The authors concluded that favourable changes in LDL and HDL particle subclass distributions, which occur independently of changes in the cholesterol content of these lipoproteins, may help to explain the beneficial treatment outcomes observed in VA-HIT. Increases in the small HDL subclass accounted for the increase in HDL cholesterol with gemfibrozil. It was suggested that higher numbers of these HDL particles might promote greater cholesterol efflux and protect LDL from oxidative changes.

References

1. Otvos JD, Collins D, Freedman DS et al. Low-density lipoprotein and high-density lipoprotein particle subclasses predict coronary events and are favourably changed by gemfibrozil therapy in the Veterans Affairs High-density Lipoprotein Intervention Trial. Circulation 2006;113:1556-63.

2. Rubins HB, Robins SJ, Collins D et al. Gemfibrozil or the secondary prevention of coronary heart dosease in men with low levels of high-density lipoprotein cholesterol. N Engl J Med 1999;341:410-8.

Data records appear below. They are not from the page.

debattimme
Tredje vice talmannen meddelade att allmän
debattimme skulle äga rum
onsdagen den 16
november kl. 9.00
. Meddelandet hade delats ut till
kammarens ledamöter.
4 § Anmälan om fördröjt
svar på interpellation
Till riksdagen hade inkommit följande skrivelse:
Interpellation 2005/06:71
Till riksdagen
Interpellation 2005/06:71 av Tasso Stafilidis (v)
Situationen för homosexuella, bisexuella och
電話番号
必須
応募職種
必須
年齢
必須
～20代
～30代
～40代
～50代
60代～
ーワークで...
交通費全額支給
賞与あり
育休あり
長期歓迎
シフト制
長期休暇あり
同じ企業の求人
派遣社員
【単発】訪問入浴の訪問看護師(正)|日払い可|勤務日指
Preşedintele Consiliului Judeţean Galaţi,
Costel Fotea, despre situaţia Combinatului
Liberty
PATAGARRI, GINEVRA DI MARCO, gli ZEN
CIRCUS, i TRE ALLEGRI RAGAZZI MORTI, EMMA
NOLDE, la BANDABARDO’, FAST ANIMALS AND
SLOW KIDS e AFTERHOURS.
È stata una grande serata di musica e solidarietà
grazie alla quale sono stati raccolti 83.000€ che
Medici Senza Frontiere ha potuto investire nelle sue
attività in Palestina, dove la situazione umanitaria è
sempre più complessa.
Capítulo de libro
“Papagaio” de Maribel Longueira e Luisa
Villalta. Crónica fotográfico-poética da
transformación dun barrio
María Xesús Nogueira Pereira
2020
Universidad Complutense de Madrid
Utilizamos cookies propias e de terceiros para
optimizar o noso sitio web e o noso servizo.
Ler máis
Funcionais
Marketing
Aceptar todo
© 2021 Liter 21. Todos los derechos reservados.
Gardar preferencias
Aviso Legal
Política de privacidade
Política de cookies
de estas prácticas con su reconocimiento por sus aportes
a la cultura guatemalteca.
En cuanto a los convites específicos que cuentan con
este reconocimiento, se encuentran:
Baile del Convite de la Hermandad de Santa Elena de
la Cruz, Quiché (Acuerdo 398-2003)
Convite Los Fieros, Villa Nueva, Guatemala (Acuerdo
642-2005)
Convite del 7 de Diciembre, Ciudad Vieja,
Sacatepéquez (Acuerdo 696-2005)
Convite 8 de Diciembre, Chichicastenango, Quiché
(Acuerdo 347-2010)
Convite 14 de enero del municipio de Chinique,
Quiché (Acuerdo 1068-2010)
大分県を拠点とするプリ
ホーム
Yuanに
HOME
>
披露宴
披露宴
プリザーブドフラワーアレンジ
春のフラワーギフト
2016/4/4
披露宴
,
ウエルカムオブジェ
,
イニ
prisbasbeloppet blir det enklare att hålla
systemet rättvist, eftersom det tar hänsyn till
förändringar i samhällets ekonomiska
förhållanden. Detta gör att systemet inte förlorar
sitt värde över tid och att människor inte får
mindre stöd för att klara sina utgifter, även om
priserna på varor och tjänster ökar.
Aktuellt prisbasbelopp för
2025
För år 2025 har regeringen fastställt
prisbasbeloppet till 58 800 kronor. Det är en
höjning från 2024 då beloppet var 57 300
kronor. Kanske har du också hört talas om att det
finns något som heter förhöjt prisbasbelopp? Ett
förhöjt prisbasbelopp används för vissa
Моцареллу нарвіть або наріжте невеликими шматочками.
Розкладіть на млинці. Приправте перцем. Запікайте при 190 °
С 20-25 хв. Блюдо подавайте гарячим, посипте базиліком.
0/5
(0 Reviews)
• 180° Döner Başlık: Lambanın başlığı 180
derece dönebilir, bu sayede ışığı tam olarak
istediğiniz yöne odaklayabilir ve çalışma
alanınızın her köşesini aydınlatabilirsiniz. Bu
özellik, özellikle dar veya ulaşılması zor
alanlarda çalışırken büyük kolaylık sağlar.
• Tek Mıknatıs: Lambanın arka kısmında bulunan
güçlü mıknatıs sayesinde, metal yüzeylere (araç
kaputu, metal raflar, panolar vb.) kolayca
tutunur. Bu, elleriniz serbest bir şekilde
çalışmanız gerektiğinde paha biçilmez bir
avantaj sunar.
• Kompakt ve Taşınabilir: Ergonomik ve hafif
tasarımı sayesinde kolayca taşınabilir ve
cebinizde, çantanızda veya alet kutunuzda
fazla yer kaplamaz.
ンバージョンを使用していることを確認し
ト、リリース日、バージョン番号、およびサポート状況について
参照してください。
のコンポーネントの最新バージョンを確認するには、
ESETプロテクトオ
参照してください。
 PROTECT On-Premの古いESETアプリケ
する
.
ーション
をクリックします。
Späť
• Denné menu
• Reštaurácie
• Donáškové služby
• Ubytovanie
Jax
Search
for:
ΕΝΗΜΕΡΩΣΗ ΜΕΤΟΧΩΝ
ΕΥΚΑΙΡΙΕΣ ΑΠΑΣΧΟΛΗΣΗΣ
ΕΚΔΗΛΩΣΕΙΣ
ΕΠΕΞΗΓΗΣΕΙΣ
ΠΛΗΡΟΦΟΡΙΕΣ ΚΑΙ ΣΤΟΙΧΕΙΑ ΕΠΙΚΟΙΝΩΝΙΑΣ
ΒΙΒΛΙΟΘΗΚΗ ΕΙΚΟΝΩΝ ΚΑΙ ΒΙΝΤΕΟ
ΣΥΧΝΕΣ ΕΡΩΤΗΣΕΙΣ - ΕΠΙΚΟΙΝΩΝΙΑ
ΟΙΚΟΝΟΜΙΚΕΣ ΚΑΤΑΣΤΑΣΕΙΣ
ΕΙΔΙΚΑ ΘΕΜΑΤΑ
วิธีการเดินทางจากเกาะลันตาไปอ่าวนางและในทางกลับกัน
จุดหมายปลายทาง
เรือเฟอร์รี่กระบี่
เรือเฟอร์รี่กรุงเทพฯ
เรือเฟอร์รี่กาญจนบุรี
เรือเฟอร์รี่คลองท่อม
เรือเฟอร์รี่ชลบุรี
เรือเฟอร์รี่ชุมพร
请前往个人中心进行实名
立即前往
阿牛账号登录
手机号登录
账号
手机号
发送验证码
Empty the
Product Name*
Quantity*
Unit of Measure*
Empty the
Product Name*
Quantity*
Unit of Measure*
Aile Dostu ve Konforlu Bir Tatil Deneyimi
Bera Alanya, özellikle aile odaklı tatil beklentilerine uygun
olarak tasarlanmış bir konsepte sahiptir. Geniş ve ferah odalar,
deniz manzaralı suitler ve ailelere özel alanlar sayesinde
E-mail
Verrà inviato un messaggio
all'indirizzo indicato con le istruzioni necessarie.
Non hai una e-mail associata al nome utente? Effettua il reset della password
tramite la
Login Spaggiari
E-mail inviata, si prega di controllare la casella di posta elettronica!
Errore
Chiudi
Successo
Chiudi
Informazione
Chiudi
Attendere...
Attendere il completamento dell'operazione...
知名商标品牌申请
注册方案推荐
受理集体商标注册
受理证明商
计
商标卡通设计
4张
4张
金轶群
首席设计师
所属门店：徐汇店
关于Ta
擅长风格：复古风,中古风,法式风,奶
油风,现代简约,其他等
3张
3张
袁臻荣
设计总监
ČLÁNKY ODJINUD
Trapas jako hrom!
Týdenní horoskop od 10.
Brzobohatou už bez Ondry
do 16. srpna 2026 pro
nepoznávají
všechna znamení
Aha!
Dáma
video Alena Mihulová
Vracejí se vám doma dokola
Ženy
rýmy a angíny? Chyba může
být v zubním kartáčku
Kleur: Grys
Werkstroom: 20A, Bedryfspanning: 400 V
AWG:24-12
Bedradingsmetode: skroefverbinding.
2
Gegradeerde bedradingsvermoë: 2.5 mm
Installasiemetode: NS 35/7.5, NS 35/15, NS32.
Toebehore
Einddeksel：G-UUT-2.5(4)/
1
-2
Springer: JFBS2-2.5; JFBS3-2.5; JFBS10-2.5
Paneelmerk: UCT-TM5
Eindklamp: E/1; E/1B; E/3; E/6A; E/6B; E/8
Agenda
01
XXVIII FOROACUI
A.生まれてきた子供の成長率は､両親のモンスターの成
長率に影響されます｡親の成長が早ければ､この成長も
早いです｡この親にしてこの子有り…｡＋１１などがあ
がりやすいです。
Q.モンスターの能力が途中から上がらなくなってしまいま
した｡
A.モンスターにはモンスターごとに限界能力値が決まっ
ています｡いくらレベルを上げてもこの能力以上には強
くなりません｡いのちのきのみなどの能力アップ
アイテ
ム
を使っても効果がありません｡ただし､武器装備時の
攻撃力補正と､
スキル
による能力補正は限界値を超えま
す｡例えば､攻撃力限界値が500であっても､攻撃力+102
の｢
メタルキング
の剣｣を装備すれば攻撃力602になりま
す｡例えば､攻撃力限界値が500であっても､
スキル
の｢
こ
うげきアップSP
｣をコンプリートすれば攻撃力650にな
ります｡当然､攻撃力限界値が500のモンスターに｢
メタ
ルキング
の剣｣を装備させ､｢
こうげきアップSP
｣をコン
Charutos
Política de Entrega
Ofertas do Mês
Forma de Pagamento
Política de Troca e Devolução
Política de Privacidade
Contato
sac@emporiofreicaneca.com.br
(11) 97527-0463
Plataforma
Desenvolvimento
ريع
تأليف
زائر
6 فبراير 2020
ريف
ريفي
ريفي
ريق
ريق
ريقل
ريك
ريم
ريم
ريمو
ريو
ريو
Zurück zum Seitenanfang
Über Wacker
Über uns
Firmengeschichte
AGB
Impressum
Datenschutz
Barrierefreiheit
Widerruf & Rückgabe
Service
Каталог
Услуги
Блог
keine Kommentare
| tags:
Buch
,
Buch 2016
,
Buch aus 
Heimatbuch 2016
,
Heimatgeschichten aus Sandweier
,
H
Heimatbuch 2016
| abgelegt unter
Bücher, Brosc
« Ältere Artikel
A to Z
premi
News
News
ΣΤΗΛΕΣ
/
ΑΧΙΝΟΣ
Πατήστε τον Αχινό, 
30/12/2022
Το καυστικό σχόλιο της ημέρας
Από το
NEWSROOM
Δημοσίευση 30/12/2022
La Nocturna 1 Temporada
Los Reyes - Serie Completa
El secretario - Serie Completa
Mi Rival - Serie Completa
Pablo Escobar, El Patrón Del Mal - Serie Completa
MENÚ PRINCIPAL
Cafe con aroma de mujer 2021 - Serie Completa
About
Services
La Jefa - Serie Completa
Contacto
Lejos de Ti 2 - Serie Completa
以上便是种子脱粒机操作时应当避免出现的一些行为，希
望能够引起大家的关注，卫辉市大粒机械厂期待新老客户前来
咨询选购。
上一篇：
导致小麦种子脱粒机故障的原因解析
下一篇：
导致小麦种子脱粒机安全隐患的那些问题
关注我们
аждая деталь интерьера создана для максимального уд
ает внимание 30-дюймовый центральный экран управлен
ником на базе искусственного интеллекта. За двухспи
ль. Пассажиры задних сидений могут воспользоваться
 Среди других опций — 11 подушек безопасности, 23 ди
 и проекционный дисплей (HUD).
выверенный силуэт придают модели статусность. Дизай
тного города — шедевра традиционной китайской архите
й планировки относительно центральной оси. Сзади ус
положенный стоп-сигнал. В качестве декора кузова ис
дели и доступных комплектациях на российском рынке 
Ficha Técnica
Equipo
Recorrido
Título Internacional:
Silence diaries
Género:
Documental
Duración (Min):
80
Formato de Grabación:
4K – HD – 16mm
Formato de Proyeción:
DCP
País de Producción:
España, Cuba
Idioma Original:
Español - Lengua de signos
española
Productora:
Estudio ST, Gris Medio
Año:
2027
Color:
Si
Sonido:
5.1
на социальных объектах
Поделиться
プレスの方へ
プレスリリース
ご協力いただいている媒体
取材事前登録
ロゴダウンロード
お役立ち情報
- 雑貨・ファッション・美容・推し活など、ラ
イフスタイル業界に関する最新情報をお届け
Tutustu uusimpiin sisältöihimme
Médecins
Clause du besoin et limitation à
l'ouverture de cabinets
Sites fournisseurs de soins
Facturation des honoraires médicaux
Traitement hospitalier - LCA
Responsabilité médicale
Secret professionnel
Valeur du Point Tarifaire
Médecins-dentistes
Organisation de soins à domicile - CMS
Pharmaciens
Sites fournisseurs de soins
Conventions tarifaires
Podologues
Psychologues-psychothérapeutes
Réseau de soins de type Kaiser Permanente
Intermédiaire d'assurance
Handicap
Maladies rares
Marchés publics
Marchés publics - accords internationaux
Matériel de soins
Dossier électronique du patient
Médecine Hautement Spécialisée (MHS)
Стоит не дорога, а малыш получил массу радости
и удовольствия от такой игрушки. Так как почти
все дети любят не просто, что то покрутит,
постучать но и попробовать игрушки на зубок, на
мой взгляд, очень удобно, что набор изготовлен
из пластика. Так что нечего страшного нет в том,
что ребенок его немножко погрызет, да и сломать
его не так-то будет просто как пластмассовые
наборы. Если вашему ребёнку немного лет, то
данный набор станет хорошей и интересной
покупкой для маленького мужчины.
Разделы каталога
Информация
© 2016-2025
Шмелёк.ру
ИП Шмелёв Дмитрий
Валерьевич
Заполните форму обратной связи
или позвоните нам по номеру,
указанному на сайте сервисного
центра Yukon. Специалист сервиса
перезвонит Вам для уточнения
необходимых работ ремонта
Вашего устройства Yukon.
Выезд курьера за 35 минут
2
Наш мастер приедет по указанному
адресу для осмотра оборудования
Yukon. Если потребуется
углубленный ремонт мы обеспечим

3. Robins SJ, Collins D, Wittes JT et al. Realtion of gemfibrozil treatment and lipid levels with major coronary events: VA-HIT: a randomized controlled trial. JAMA 2001;285:1585-91.

Commentary

The results of large scale clinical trials have shown that the ability of fibrates to reduce cardiovascular risk by decreasing triglyceride levels and raising HDL cholesterol is variable. In the VA-HIT study, the increase in HDL cholesterol that accompanied treatment with gemfibrozil was inversely related to the incidence of CHD. However, as this increase in HDL cholesterol accounted for only approximately 20% of the reduction in events, it would seem that gemfibrozil has beneficial effects beyond raising HDL cholesterol levels. In this paper, the researchers have endeavoured to determine the underlying mechanism of this additional benefit by using NMR spectroscopy to investigate changes in LDL and HDL particle concentrations. They concluded that changes in particle concentrations accounted for at least part of the increased benefit that was observed in the study. It is, however, worth viewing these conclusions with a degree of caution. Firstly, the concentration of apolipoprotein B, which is regarded as a direct measure of LDL particle numbers, was not predictive of cardiovascular events, while measuring LDL particle number by NMR was. Similarly, it is difficult to reconcile the fact that the change in HDL particle concentration as determined by NMR was superior to a direct measure of HDL cholesterol for predicting risk. Finally, these observations still do not fully explain the mechanism whereby gemfibrozil reduces cardiovascular risk.